------ EXTRACTED MATERIAL ------
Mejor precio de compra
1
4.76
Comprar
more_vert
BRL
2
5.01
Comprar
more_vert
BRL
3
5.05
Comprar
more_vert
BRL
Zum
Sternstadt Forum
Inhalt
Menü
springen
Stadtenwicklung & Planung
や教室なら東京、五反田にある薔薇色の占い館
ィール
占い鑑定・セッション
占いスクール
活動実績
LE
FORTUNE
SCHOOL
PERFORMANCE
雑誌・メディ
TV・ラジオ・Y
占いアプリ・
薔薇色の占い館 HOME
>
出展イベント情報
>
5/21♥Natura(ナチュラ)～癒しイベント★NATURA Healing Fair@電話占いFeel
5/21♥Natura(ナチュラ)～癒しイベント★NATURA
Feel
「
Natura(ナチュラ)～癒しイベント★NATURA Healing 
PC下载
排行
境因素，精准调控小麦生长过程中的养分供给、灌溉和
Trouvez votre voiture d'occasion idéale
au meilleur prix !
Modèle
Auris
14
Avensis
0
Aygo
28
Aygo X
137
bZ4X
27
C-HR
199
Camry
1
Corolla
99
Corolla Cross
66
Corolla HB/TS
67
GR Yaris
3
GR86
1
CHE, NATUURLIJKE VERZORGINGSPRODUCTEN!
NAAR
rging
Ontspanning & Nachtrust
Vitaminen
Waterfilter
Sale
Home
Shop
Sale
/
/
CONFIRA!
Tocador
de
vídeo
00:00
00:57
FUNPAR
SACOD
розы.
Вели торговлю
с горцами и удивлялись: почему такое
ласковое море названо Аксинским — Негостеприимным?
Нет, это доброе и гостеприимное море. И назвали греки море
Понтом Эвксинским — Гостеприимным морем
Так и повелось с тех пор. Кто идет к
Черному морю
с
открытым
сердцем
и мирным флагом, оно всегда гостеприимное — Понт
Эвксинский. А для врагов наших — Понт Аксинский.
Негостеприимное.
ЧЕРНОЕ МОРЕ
------
WHAT YOU WILL DO
Extract every line of the listing above and reproduce each one character for character, in the original order.

TASK ANSWER
Mejor precio de compra
1
4.76
Comprar
more_vert
BRL
2
5.01
Comprar
more_vert
BRL
3
5.05
Comprar
more_vert
BRL
Zum
Sternstadt Forum
Inhalt
Menü
springen
Stadtenwicklung & Planung
や教室なら東京、五反田にある薔薇色の占い館
ィール
占い鑑定・セッション
占いスクール
活動実績
LE
FORTUNE
SCHOOL
PERFORMANCE
雑誌・メディ
TV・ラジオ・Y
占いアプリ・
薔薇色の占い館 HOME
>
出展イベント情報
>
5/21♥Natura(ナチュラ)～癒しイベント★NATURA Healing Fair@電話占いFeel
5/21♥Natura(ナチュラ)～癒しイベント★NATURA
Feel
「
Natura(ナチュラ)～癒しイベント★NATURA Healing 
PC下载
排行
境因素，精准调控小麦生长过程中的养分供给、灌溉和
Trouvez votre voiture d'occasion idéale
au meilleur prix !
Modèle
Auris
14
Avensis
0
Aygo
28
Aygo X
137
bZ4X
27
C-HR
199
Camry
1
Corolla
99
Corolla Cross
66
Corolla HB/TS
67
GR Yaris
3
GR86
1
CHE, NATUURLIJKE VERZORGINGSPRODUCTEN!
NAAR
rging
Ontspanning & Nachtrust
Vitaminen
Waterfilter
Sale
Home
Shop
Sale
/
/
CONFIRA!
Tocador
de
vídeo
00:00
00:57
FUNPAR
SACOD
розы.
Вели торговлю
с горцами и удивлялись: почему такое
ласковое море названо Аксинским — Негостеприимным?
Нет, это доброе и гостеприимное море. И назвали греки море
Понтом Эвксинским — Гостеприимным морем
Так и повелось с тех пор. Кто идет к
Черному морю
с
открытым
сердцем
и мирным флагом, оно всегда гостеприимное — Понт
Эвксинский. А для врагов наших — Понт Аксинский.
Негостеприимное.
ЧЕРНОЕ МОРЕ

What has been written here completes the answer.